| Given request |
Copy out the lines of the listing below word for word, starting with the line containing "country: Trinidad and Tobago" and continuing up to and including the line containing "name author: (Vahl) Sandwith".

| Recorded information |
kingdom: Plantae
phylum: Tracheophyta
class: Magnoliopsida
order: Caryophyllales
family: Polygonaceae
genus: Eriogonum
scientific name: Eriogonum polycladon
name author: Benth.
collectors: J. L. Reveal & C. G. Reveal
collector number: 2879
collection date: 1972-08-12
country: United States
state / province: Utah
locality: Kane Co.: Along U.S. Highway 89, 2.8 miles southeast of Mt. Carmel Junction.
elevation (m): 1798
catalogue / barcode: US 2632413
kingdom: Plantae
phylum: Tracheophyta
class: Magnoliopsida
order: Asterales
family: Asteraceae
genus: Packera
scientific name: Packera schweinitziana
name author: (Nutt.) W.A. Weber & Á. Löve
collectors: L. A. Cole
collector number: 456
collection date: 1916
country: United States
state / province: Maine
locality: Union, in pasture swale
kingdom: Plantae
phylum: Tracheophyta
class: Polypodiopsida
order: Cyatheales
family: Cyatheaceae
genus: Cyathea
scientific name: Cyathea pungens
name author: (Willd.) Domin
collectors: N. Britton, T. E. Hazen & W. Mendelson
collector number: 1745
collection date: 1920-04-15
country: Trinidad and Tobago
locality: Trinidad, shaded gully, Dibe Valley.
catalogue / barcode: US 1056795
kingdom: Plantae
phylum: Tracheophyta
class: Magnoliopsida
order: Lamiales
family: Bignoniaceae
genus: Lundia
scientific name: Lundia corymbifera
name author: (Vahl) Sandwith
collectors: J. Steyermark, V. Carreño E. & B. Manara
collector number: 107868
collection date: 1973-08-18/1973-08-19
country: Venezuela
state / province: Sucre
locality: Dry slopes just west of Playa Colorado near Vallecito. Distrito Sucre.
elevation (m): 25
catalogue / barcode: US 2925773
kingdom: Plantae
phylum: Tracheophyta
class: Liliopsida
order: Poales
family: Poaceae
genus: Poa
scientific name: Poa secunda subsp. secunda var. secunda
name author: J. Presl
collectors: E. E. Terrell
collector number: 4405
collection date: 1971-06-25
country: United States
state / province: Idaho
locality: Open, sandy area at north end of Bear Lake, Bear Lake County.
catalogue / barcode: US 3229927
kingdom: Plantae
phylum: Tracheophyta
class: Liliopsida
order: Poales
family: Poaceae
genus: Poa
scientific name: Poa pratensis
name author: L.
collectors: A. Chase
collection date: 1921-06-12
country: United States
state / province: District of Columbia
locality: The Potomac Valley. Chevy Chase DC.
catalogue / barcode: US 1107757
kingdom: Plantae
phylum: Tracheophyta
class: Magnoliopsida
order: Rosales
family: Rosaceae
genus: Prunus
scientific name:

| Full output |
country: Trinidad and Tobago
locality: Trinidad, shaded gully, Dibe Valley.
catalogue / barcode: US 1056795
kingdom: Plantae
phylum: Tracheophyta
class: Magnoliopsida
order: Lamiales
family: Bignoniaceae
genus: Lundia
scientific name: Lundia corymbifera
name author: (Vahl) Sandwith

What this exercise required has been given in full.